Com a cabeça virada para o lado, o sangue começava a escorrer pelo canto de sua boca.
Era fácil imaginar a força que Bernardo havia usado.
Mas Cora não sentia dor alguma, apenas um alívio catártico; ela pensava que, provavelmente, também estava enlouquecendo.
Depois de tantos anos sob o controle opressivo de Bernardo, ela começava a revidar.
Uma rebelião de quem preferia a destruição total a se submeter mais uma vez.
Cora sequer havia tentado desviar, apenas o encarava.
Bernardo foi provocado por essa atitude dela. Suas emoções vieram à tona e sua respiração ficou pesada.
O estalar de seus nós dos dedos soou assustadoramente sombrio no silêncio do quarto principal.
O sangue no canto da boca de Cora trazia um leve cheiro metálico.
Ela apenas olhava para o homem, em absoluto silêncio.
Os dois se enfrentavam.
Bernardo reprimia a raiva, ciente de que estava sendo encurralado, e sua respiração se tornava cada vez mais ofegante.
Foi nesse exato momento que o celular de Bernardo vibrou; era uma ligação de Wilson.
O toque amenizou a tensão que estava prestes a explodir, caso contrário, uma tragédia realmente poderia ter acontecido.
Bernardo virou-se e atendeu o telefone.
Cora também suspirou aliviada.
Ela ficou recostada na espreguiçadeira por um longo tempo. Depois de se recuperar, levantou-se e caminhou em direção à porta do quarto.
Não queria respirar o mesmo ar que Bernardo por nem mais um segundo.
Ele a observou, mas não foi atrás dela.
Ambos precisavam esfriar a cabeça, ou ele realmente seria capaz de matá-la com as próprias mãos.

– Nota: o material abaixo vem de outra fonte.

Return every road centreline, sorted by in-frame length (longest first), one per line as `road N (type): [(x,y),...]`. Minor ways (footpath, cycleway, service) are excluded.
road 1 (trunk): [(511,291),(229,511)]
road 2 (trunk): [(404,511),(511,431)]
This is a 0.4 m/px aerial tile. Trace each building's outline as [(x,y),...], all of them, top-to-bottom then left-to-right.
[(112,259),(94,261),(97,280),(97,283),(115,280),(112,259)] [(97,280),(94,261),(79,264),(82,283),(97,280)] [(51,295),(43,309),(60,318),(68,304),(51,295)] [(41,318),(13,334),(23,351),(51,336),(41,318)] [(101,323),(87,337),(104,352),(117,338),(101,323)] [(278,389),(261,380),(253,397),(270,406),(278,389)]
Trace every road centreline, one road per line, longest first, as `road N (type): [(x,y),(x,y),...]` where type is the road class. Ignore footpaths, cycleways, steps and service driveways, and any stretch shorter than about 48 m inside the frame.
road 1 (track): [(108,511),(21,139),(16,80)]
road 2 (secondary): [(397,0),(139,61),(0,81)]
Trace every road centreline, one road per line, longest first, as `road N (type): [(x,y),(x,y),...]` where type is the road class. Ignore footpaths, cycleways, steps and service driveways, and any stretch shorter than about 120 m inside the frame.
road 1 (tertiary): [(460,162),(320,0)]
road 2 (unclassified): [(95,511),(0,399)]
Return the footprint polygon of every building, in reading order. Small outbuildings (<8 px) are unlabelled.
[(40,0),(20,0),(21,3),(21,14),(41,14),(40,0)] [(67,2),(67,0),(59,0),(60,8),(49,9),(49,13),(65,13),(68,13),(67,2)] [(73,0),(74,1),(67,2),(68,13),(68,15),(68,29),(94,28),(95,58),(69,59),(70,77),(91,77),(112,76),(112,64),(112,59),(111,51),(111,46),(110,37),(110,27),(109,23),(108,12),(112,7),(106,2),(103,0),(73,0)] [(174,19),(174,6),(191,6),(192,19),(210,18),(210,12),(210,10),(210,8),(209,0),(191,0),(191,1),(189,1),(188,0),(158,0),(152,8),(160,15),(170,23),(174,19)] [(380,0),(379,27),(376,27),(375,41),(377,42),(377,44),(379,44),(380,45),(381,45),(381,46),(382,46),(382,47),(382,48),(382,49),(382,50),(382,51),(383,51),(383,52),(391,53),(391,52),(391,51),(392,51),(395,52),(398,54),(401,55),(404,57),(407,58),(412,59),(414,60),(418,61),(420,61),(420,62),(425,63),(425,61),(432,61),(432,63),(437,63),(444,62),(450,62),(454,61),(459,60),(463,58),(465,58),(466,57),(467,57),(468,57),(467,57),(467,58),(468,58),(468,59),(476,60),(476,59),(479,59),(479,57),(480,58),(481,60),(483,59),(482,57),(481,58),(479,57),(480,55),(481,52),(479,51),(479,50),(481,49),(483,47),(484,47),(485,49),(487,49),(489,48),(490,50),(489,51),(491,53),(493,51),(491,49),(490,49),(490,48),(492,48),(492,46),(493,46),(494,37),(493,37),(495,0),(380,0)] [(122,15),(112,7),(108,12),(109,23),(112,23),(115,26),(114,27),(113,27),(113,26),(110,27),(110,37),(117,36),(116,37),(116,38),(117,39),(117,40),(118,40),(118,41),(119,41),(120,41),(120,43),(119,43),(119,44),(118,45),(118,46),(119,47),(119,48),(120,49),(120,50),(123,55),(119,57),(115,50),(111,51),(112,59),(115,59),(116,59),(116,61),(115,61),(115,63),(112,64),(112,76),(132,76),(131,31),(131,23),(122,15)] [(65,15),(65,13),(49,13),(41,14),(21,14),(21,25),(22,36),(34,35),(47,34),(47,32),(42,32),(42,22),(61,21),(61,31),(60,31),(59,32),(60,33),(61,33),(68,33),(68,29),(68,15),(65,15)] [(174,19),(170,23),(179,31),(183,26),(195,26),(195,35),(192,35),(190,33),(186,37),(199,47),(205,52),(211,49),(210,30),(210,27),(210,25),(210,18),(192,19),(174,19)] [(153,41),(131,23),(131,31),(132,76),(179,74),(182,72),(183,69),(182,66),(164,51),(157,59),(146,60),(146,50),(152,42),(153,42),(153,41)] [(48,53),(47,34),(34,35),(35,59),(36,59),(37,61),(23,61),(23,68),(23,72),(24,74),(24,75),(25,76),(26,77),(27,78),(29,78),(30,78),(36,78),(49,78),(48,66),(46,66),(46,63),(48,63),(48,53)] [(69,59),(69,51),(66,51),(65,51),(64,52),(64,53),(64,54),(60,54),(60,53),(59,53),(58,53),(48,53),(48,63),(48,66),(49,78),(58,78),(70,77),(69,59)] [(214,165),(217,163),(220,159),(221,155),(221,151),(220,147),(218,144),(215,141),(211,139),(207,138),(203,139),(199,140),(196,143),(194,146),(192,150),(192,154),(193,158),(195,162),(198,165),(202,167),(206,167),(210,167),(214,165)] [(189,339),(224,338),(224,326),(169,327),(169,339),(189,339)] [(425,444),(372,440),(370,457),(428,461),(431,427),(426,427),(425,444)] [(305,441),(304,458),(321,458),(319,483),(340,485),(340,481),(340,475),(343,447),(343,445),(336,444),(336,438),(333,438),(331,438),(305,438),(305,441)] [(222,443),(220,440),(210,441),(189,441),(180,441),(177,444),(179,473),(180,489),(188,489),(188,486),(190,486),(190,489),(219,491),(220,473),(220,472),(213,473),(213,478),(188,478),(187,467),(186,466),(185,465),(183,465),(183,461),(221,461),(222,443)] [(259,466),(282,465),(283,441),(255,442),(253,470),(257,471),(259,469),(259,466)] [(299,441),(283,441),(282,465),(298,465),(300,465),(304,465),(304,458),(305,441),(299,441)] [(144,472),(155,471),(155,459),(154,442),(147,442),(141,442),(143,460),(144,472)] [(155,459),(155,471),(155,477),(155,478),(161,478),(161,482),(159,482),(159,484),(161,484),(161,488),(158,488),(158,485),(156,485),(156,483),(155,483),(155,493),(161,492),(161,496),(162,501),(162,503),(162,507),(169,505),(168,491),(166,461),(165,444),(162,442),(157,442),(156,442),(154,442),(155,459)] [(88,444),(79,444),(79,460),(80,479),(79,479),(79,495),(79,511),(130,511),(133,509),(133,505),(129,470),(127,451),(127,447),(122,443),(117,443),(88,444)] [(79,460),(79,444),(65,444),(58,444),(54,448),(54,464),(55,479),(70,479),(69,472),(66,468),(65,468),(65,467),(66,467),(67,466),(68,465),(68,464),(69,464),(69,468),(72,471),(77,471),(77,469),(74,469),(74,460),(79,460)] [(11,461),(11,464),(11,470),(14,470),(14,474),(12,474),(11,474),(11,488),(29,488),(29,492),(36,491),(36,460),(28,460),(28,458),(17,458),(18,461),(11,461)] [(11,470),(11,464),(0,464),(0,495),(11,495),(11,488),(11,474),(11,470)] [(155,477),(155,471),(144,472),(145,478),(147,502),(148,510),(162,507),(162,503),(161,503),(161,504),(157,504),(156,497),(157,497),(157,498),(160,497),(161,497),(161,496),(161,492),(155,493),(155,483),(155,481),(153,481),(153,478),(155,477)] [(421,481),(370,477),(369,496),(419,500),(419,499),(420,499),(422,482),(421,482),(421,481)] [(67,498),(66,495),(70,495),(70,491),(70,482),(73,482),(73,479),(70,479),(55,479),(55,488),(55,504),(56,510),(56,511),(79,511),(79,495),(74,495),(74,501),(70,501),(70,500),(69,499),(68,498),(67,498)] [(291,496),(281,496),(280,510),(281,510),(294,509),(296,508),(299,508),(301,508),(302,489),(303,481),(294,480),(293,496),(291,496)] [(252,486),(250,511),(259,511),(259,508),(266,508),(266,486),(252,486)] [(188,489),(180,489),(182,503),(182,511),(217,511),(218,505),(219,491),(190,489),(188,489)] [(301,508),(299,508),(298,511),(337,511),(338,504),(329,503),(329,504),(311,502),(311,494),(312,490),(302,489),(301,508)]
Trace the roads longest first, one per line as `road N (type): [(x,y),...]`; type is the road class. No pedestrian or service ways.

— Sr. Pereira. — A voz de Wilson soou rápida do outro lado da linha. — A situação lá fora está um caos. Vários jornalistas já descobriram a verdadeira identidade da sua esposa. A Sra. Botelho sofreu um choque, não aguentou a pressão e teve um sangramento, sendo levada às pressas para o hospital. Pelo visto, a gravidez dela também não poderá mais ser mantida em segredo.
Wilson fez uma breve pausa antes de continuar:
— Como o senhor prefere que lidemos com isso agora?
O caos estava instalado de ambos os lados.
Cora estava fora de controle, e Adelina também.
— Mas... se tirarmos tudo do ar hoje, e o aniversário da Sra. Botelho...? — Wilson perguntou com cautela.
— Cancele tudo. — Bernardo não deu espaço para negociação.
Todo ano, a festa de aniversário de Adelina era um grande evento de marketing.
Se passasse em branco, não seria nada bom para a imagem dela.
Mas, nas circunstâncias atuais, Bernardo não tinha como pensar em alternativas, só podia agir assim.
Depois que a poeira baixasse, ele naturalmente a compensaria.
Além do mais, Adelina sempre fora dócil e compreensiva; ela não criaria problemas com ele por causa disso.
— Entendido. — Wilson respondeu e logo desligou.
Bernardo saiu do quarto e caminhou na direção de Cora.
Ela parecia não se importar com absolutamente nada, de cabeça baixa enquanto preparava um bubble tea para si mesma na cozinha.
O machucado em sua bochecha e os vestígios de sangue em sua boca já haviam sido limpos.
Quando Bernardo apareceu, Cora sequer levantou o olhar.